De-Hype
The problem I have is not the article, but the generic use of the term AI across the media. Use of it immediately discredits virtually any article, as we're not even close to AI yet. Like endless power from nuclear fusion, it's this year's hype phrase, banded about by journalists and CEOs, without the faintest clue as to what it means or how far we are from it. Just like Big Data, Hadoop, Prince, etc etc before it. It's even on Gartner's 2017 hype curve, far on the left hand side under General Purpose Machine Intelligence.
Machine learning, data science and predictive analytics to usefully employ as a tool alongside people to make money/cut costs/improve productivity?
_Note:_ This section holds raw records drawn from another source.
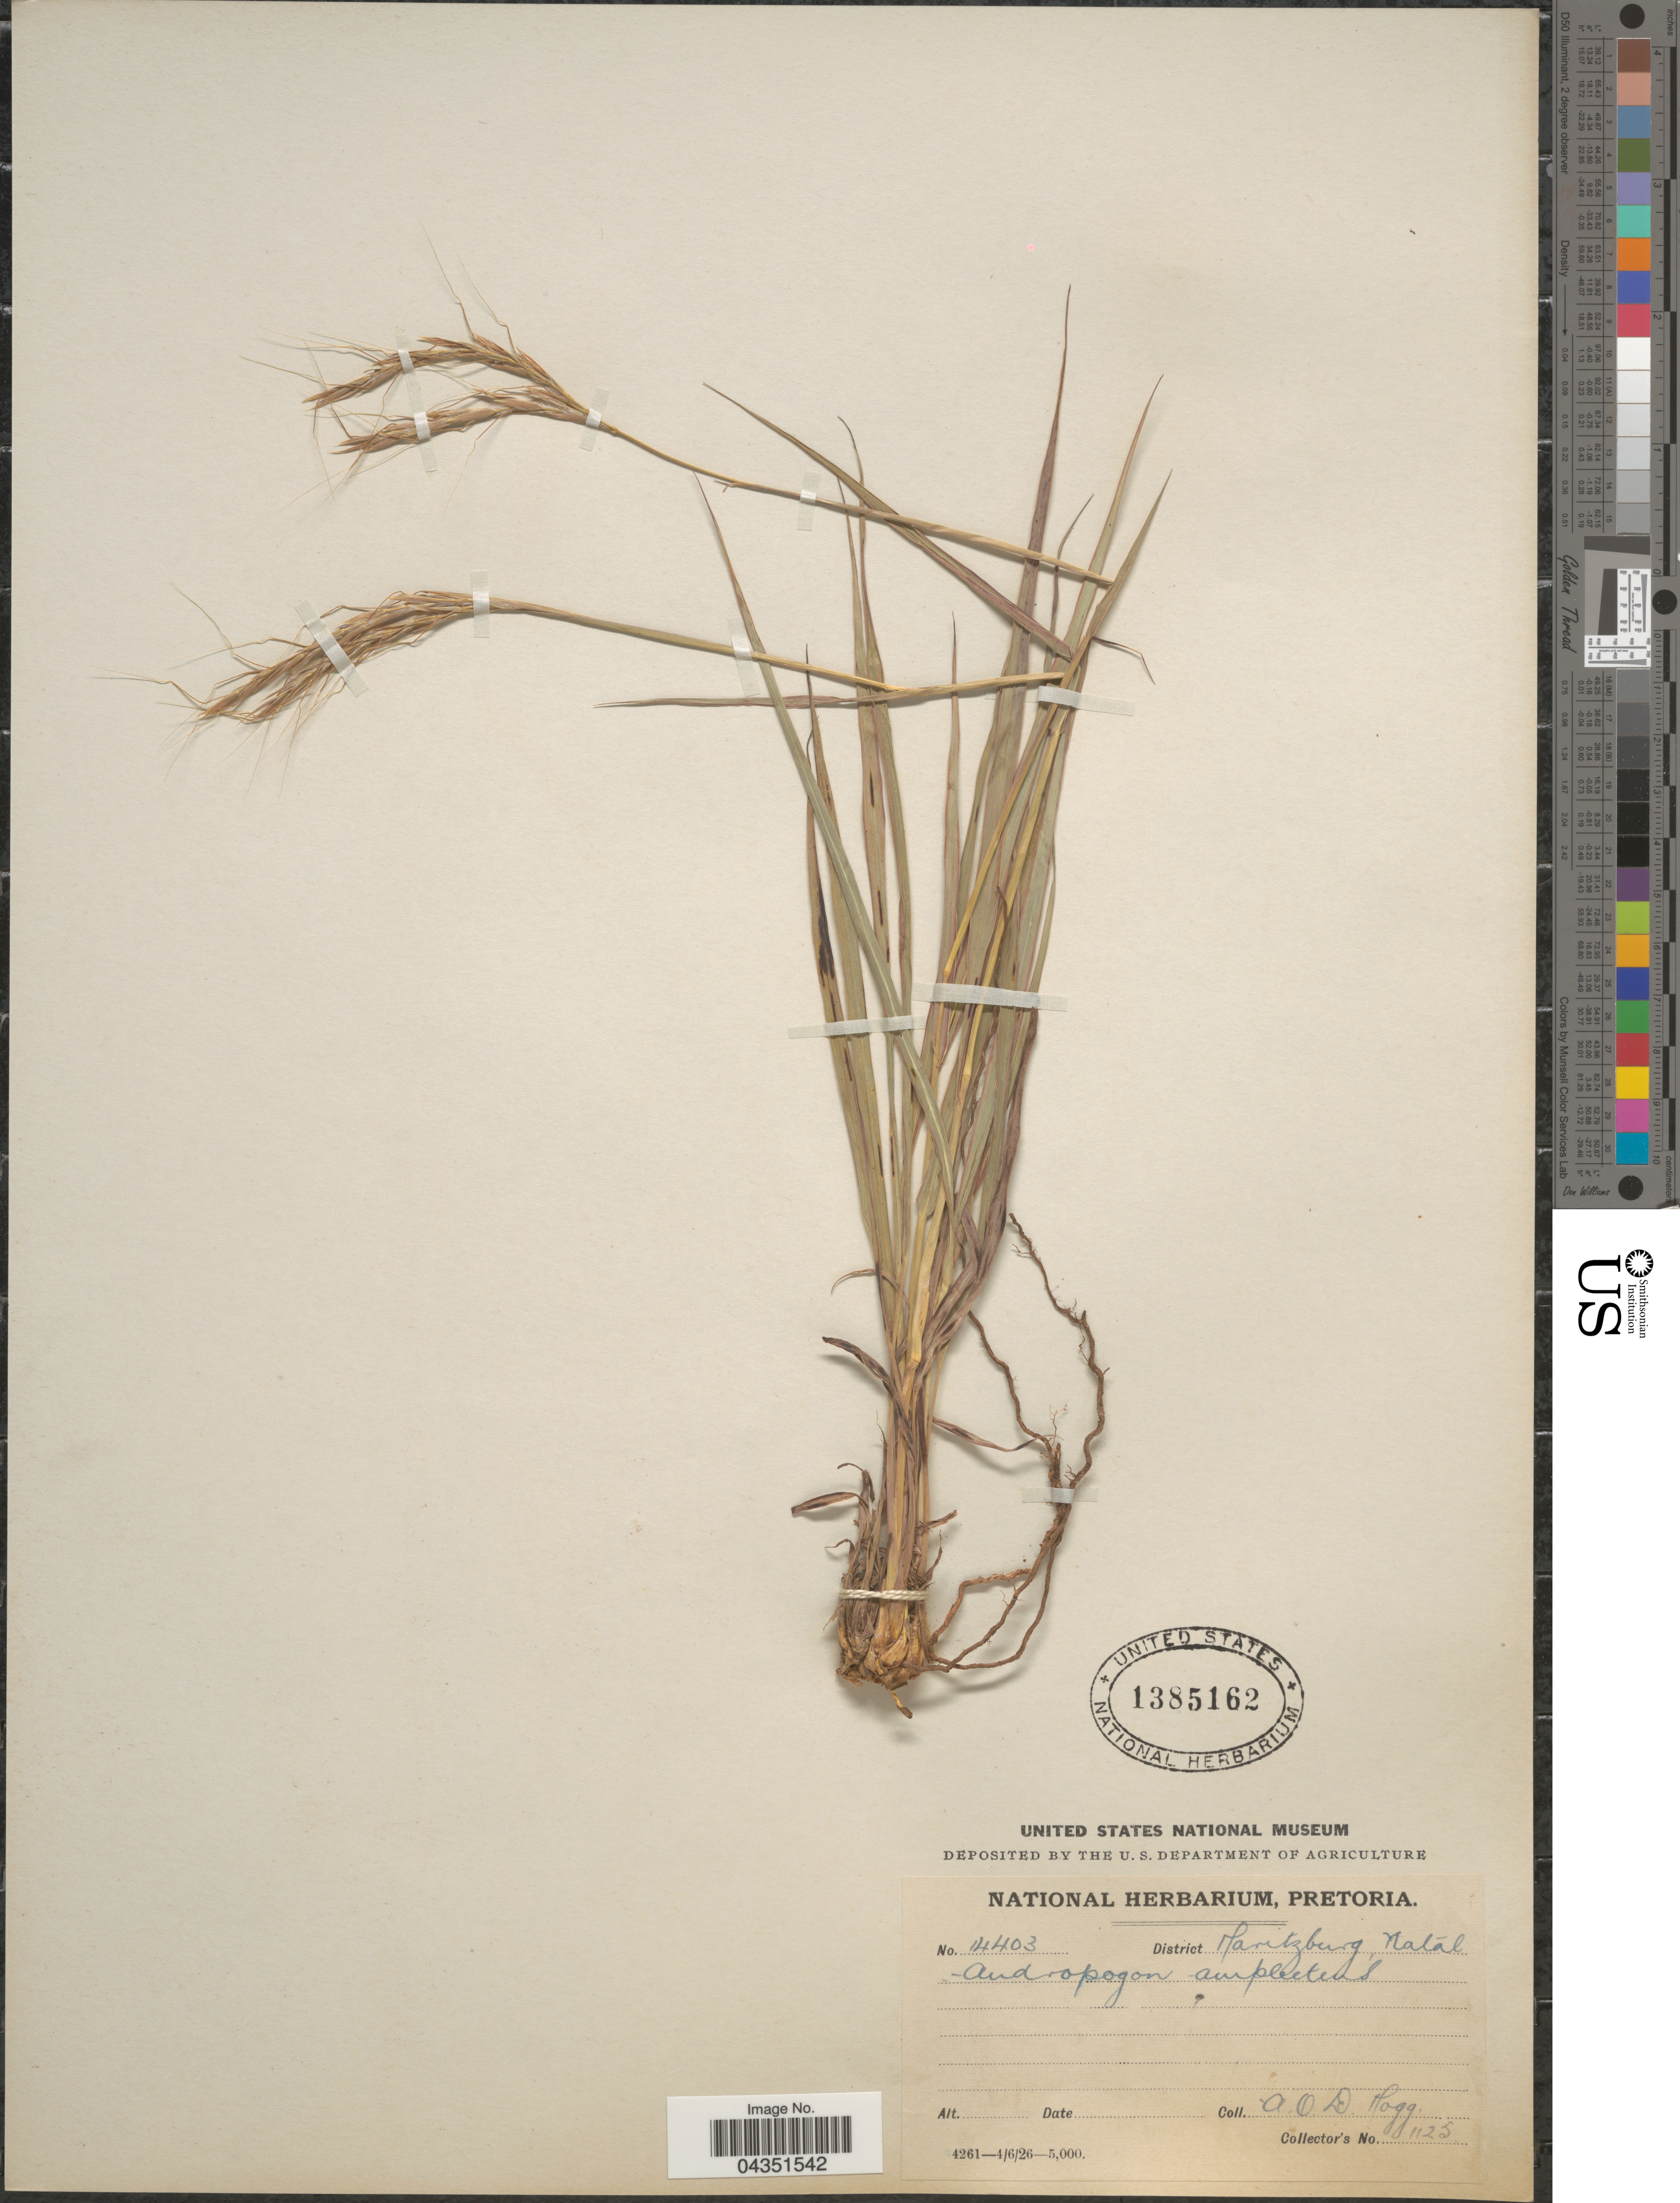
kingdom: Plantae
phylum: Tracheophyta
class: Liliopsida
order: Poales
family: Poaceae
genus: Diheteropogon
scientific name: Diheteropogon amplectens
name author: (Nees) Clayton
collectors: A. O. Mogg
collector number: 1125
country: South Africa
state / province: KwaZulu-Natal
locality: District Maritzburg, Natal.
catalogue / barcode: US 1385162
Yes. Although all of those are still in their infancy in terms of being incorporated into deliverable systems. But AI? No, it's still in the pre-Asimov era, we're not even close, in all but a handful of specialist, well defined skills.
Just on a technical inaccuracy: You don't need C/C++ coders to take advantage of GPU cards for machine learning. Sure, you can use it, just as you can use assembler to write your own word processor, if you have a few decades and a bottomless pit of cash. The better alternative is to use Google's Tensorflow, and Theano, both high-level, optimised, broad functionality machine learning libraries with a variety of models for different tasks. These libraries will talk to GPU cards via their CUDA drivers, removing the need for C++ people to unproductively write tedious less time productive code. The hard work has already been done. Python and Tensorflow (with maybe Keras sat between as a high level framework) is mainly where it's at both commercially and academically, with R and Theano also up there. But not C++, unless you want to hand craft or optimise the low level code of your own ML libraries and credibly believe your developers are better at both C++ and machine learning than Google's/MILA's engineers).